[DATA EXTRACTS]
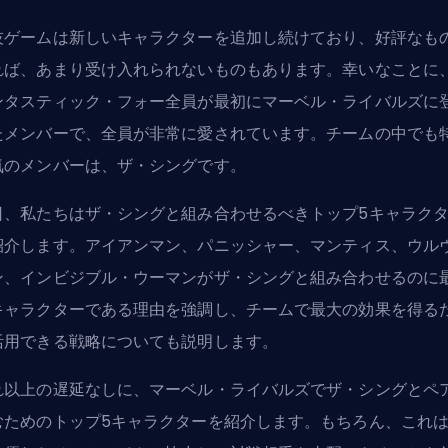
技ゲームは新しいキャラクターを追加し続けており、好評なも
れば、あまり受け入れられないものもあります。幸いなことに
ンタスティック・フォー
全員が最初にマーベル・ライバルズに
たメンバーで、全員が非常に愛されています。チームの中でも
気のメンバーは、ザ・シングです。
日、私たちはザ・シングと組み合わせるべきトップ5キャラク
紹介します。アイアンマン、パニッシャー、マンティス、ウル
ン、インビジブル・ウーマンがザ・シングと組み合わせるのに
キャラクターである理由を強調し、チームで最大の効果を得る
活用できる戦略についても説明します。
れ以上の遅延なしに、マーベル・ライバルズでザ・シングとペ
むためのトップ5キャラクターを紹介します。もちろん、これ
[/DATA EXTRACTS]
WORK REQUIRED:
The lines wanted are those from the one containing "日、私たちはザ・シングと組み合わせるべきトップ5キャラク" through the last line of the listing above. Repeat them exactly.

EXERCISE SOLUTION:
日、私たちはザ・シングと組み合わせるべきトップ5キャラク
紹介します。アイアンマン、パニッシャー、マンティス、ウル
ン、インビジブル・ウーマンがザ・シングと組み合わせるのに
キャラクターである理由を強調し、チームで最大の効果を得る
活用できる戦略についても説明します。
れ以上の遅延なしに、マーベル・ライバルズでザ・シングとペ
むためのトップ5キャラクターを紹介します。もちろん、これ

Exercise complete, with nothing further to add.